Well it’s Friday again and time for another story…so let the story time begin.
Put yourself here…say your 24 years old, your a woman, you’re driving a truck up to a guard shack on a government installation and in the guard shack are two older gentlemen and they look at you like you’re from mars and you know they are thinking, how, why is there a woman doing a man’s job. Remember this is the early 80’s and there’s some women drivers but not tons.
So these guys are thinking, lets just see if this woman can do this right, let’s see if she can take her 80’ of truck and trailer and put it over there in a spot we just took a 40’ trailer from. Well what they guys didn’t know, I didn’t learn to drive truck on the open road, I hauled saw dust and peat for a couple of years and took them to farms and green houses that didn’t have room to turn a tractor around let alone a 80’ semi and if I can do it there I could do it anywhere.
So I did it, I took my truck pulled it out, backed up and put the trailer, blind side mind you (that means from the passenger side where blind spots are huge) just where they wanted it. Exactly in the spot they were positive I couldn’t. I got the paper work ready and headed into the guard shack and one of the guards was walking out and said…."I can’t tell you what I said when you first drove in here, but I apologize”, he shook my hand, gave me a quick hug and walked away. The other guard never did look me in the eye but said “I just couldn’t believe a woman could do that” and took care of the paperwork and sent me on my way. It happened often in my 8 years of driving but I have to tell you, it was an honor doing this job and it wasn’t a man or woman’s job, it was a job that needed doing and I wouldn’t for the life of me trade that experience for anything in the world.
I had one other experience to share. While delivering an empty tanker trailer I ended up in an ice storm. No where to pull off, no where to go but to my delivery so slow and go I went. It took me all night to go the last 50 miles or so but I made it, I got to the destination and was met by the boss guy and he just stood there with his mouth opened, shaking his head.
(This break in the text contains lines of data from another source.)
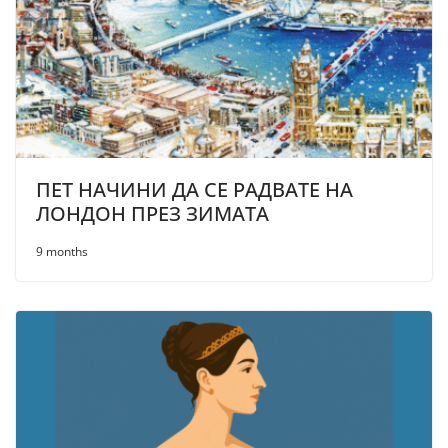
ПЕТ НАЧИНИ ДА СЕ РАДВАТЕ НА
ЛОНДОН ПРЕЗ ЗИМАТА
9 months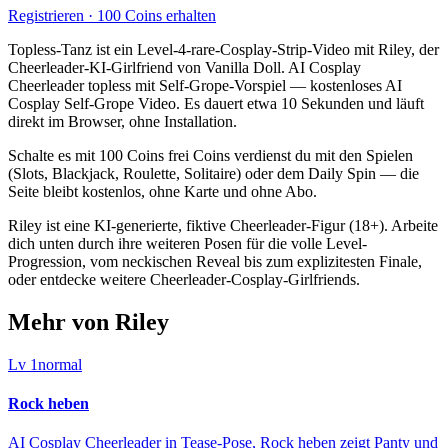
Registrieren · 100 Coins erhalten
Topless-Tanz ist ein Level-4-rare-Cosplay-Strip-Video mit Riley, der
Cheerleader-KI-Girlfriend von Vanilla Doll. AI Cosplay
Cheerleader topless mit Self-Grope-Vorspiel — kostenloses AI
Cosplay Self-Grope Video. Es dauert etwa 10 Sekunden und läuft
direkt im Browser, ohne Installation.
Schalte es mit 100 Coins frei Coins verdienst du mit den Spielen
(Slots, Blackjack, Roulette, Solitaire) oder dem Daily Spin — die
Seite bleibt kostenlos, ohne Karte und ohne Abo.
Riley ist eine KI-generierte, fiktive Cheerleader-Figur (18+). Arbeite
dich unten durch ihre weiteren Posen für die volle Level-
Progression, vom neckischen Reveal bis zum explizitesten Finale,
oder entdecke weitere Cheerleader-Cosplay-Girlfriends.
Mehr von Riley
Lv
1
normal
Rock heben
AI Cosplay Cheerleader in Tease-Pose, Rock heben zeigt Panty und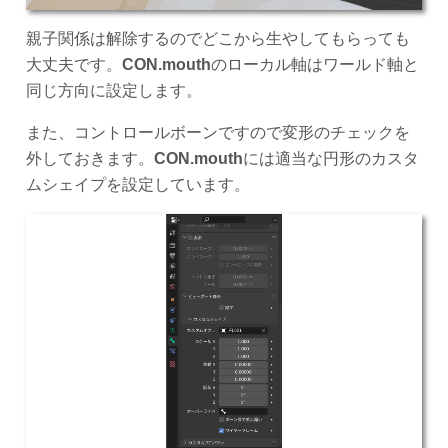
親子関係は解除するのでどこから生やしてもらっても
大丈夫です。
CON.mouth
のローカル軸はワールド軸と
同じ方向に設定します。
また、コントロールボーンですので変形のチェックを
外しておきます。
CON.mouth
には適当な円形のカスタ
ムシェイプを設定しています。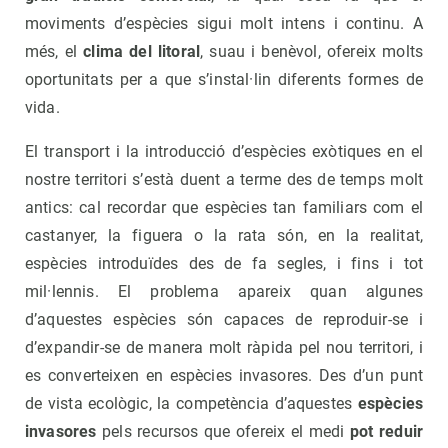
moviments d’espècies sigui molt intens i continu. A
més, el
clima del litoral
, suau i benèvol, ofereix molts
oportunitats per a que s’instal·lin diferents formes de
vida.
El transport i la introducció d’espècies exòtiques en el
nostre territori s’està duent a terme des de temps molt
antics: cal recordar que espècies tan familiars com el
castanyer, la figuera o la rata són, en la realitat,
espècies introduïdes des de fa segles, i fins i tot
mil·lennis. El problema apareix quan algunes
d’aquestes espècies són capaces de reproduir-se i
d’expandir-se de manera molt ràpida pel nou territori, i
es converteixen en espècies invasores. Des d’un punt
de vista ecològic, la competència d’aquestes
espècies
invasores
pels recursos que ofereix el medi
pot reduir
He said he couldn’t believe I was standing there alive when he had gotten at least 10 calls that morning from his drivers either stuck, not moving or just not coming. He had a call while I was in the office and one of his drivers couldn’t make it in and he proceed to tell that driver that a lady driver was sitting here in his office, brought the trailer all night though the ice storm and every thing was perfect, how come he couldn’t at least drive his pick up to work.
This was the one load though I made a big decision in my truck driving career. There is never a load, never a trip, never a mile to go that is worth my life, our lives. There was so many things that could of gone wrong on that trip and it was by the grace of God that I made it. I really had a set of guardian angels that flew with me on the many miles.
So there you have it. The life of a woman truck driver. Now I was never really alone, I always had Jim with me. Well almost always, I did do the peat driving by myself. But anyway it was a life that really taught me a lot about people, places and gave us unbelievable adventures. Like trying to find Dowel Chemical company in the very deep south and stopping to get directions from a family sitting on their porch and they couldn’t understand us anymore then us Minnesotan trying to understand them, they thought we were trying to sell our dog. It was funny and we just looked at each other, shook hands and left.
You know something else, color, creed, race, people…it doesn’t matter. There are great people everywhere.
Now take care and have a most blessed weekend.